ACTIVITY ::
Go through the data and report each line that holds the string "women".

[Collection entries]
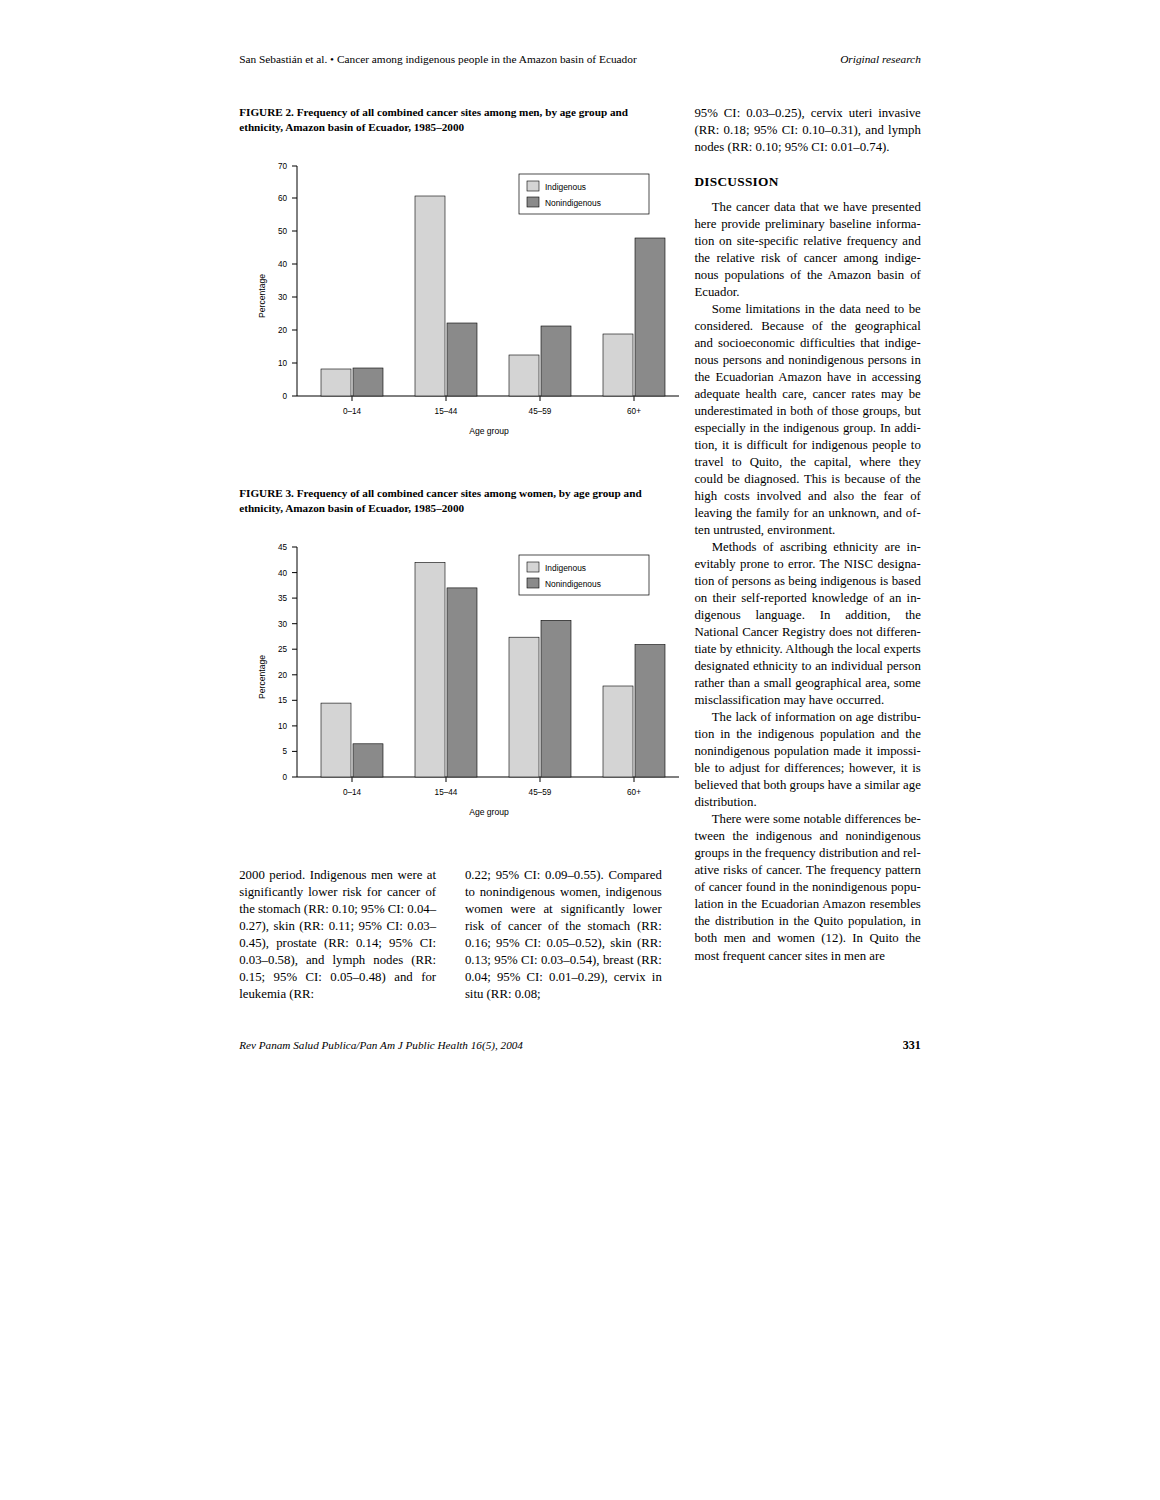San Sebastián et al. • Cancer among indigenous people in the Amazon basin of Ecuador
Original research
FIGURE 2. Frequency of all combined cancer sites among men, by age group and ethnicity, Amazon basin of Ecuador, 1985–2000
0 10 20 30 40 50 60 70 Percentage 0–14 15–44 45–59 60+ Age group Indigenous Nonindigenous
FIGURE 3. Frequency of all combined cancer sites among women, by age group and ethnicity, Amazon basin of Ecuador, 1985–2000
0 5 10 15 20 25 30 35 40 45 Percentage 0–14 15–44 45–59 60+ Age group Indigenous Nonindigenous
2000 period. Indigenous men were at significantly lower risk for cancer of the stomach (RR: 0.10; 95% CI: 0.04–0.27), skin (RR: 0.11; 95% CI: 0.03–0.45), prostate (RR: 0.14; 95% CI: 0.03–0.58), and lymph nodes (RR: 0.15; 95% CI: 0.05–0.48) and for leukemia (RR:
0.22; 95% CI: 0.09–0.55). Compared to nonindigenous women, indigenous women were at significantly lower risk of cancer of the stomach (RR: 0.16; 95% CI: 0.05–0.52), skin (RR: 0.13; 95% CI: 0.03–0.54), breast (RR: 0.04; 95% CI: 0.01–0.29), cervix in situ (RR: 0.08;
95% CI: 0.03–0.25), cervix uteri invasive (RR: 0.18; 95% CI: 0.10–0.31), and lymph nodes (RR: 0.10; 95% CI: 0.01–0.74).
DISCUSSION
The cancer data that we have presented here provide preliminary baseline information on site-specific relative frequency and the relative risk of cancer among indigenous populations of the Amazon basin of Ecuador.
Some limitations in the data need to be considered. Because of the geographical and socioeconomic difficulties that indigenous persons and nonindigenous persons in the Ecuadorian Amazon have in accessing adequate health care, cancer rates may be underestimated in both of those groups, but especially in the indigenous group. In addition, it is difficult for indigenous people to travel to Quito, the capital, where they could be diagnosed. This is because of the high costs involved and also the fear of leaving the family for an unknown, and often untrusted, environment.
Methods of ascribing ethnicity are inevitably prone to error. The NISC designation of persons as being indigenous is based on their self-reported knowledge of an indigenous language. In addition, the National Cancer Registry does not differentiate by ethnicity. Although the local experts designated ethnicity to an individual person rather than a small geographical area, some misclassification may have occurred.
The lack of information on age distribution in the indigenous population and the nonindigenous population made it impossible to adjust for differences; however, it is believed that both groups have a similar age distribution.
There were some notable differences between the indigenous and nonindigenous groups in the frequency distribution and relative risks of cancer. The frequency pattern of cancer found in the nonindigenous population in the Ecuadorian Amazon resembles the distribution in the Quito population, in both men and women (12). In Quito the most frequent cancer sites in men are
Rev Panam Salud Publica/Pan Am J Public Health 16(5), 2004
331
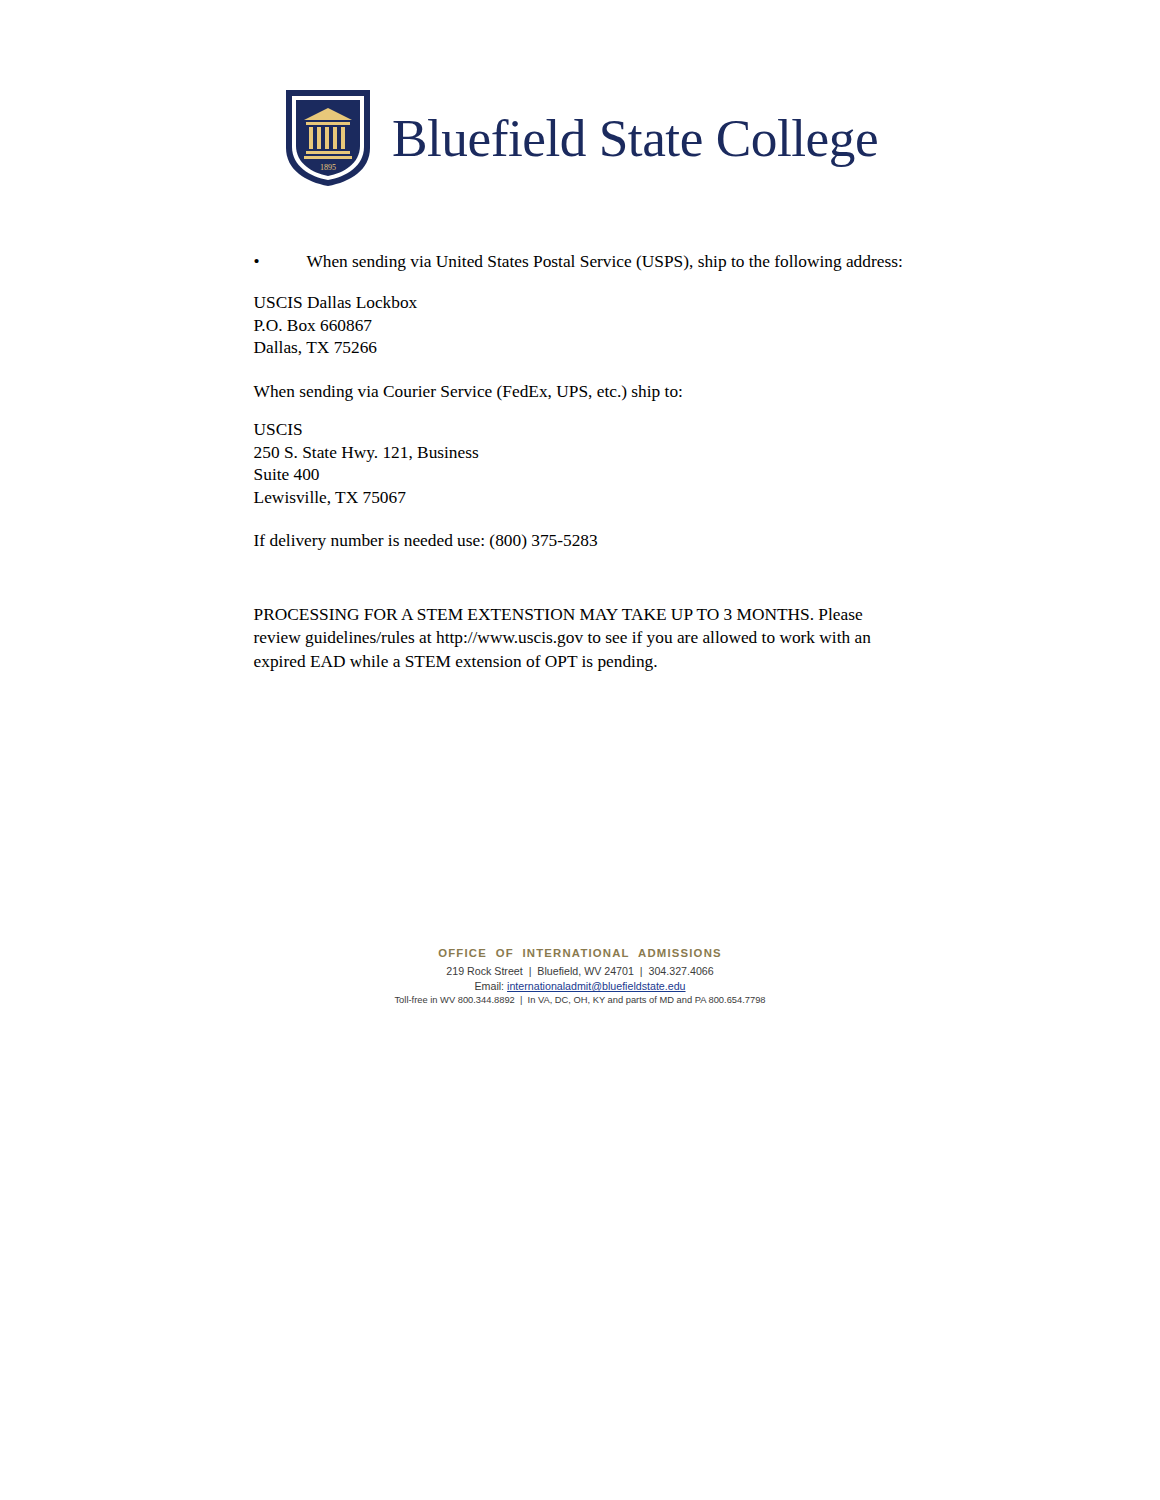1895 Bluefield State College
•When sending via United States Postal Service (USPS), ship to the following address:
USCIS Dallas Lockbox
P.O. Box 660867
Dallas, TX 75266
When sending via Courier Service (FedEx, UPS, etc.) ship to:
USCIS
250 S. State Hwy. 121, Business
Suite 400
Lewisville, TX 75067
If delivery number is needed use: (800) 375-5283
PROCESSING FOR A STEM EXTENSTION MAY TAKE UP TO 3 MONTHS. Please review guidelines/rules at http://www.uscis.gov to see if you are allowed to work with an expired EAD while a STEM extension of OPT is pending.
OFFICE OF INTERNATIONAL ADMISSIONS
219 Rock Street | Bluefield, WV 24701 | 304.327.4066
Email: internationaladmit@bluefieldstate.edu
Toll-free in WV 800.344.8892 | In VA, DC, OH, KY and parts of MD and PA 800.654.7798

REPLY TO THE EXERCISE ::
FIGURE 3. Frequency of all combined cancer sites among women, by age group and ethnicity, Amazon basin of Ecuador, 1985–2000
0.22; 95% CI: 0.09–0.55). Compared to nonindigenous women, indigenous women were at significantly lower risk of cancer of the stomach (RR: 0.16; 95% CI: 0.05–0.52), skin (RR: 0.13; 95% CI: 0.03–0.54), breast (RR: 0.04; 95% CI: 0.01–0.29), cervix in situ (RR: 0.08;
There were some notable differences between the indigenous and nonindigenous groups in the frequency distribution and relative risks of cancer. The frequency pattern of cancer found in the nonindigenous population in the Ecuadorian Amazon resembles the distribution in the Quito population, in both men and women (12). In Quito the most frequent cancer sites in men are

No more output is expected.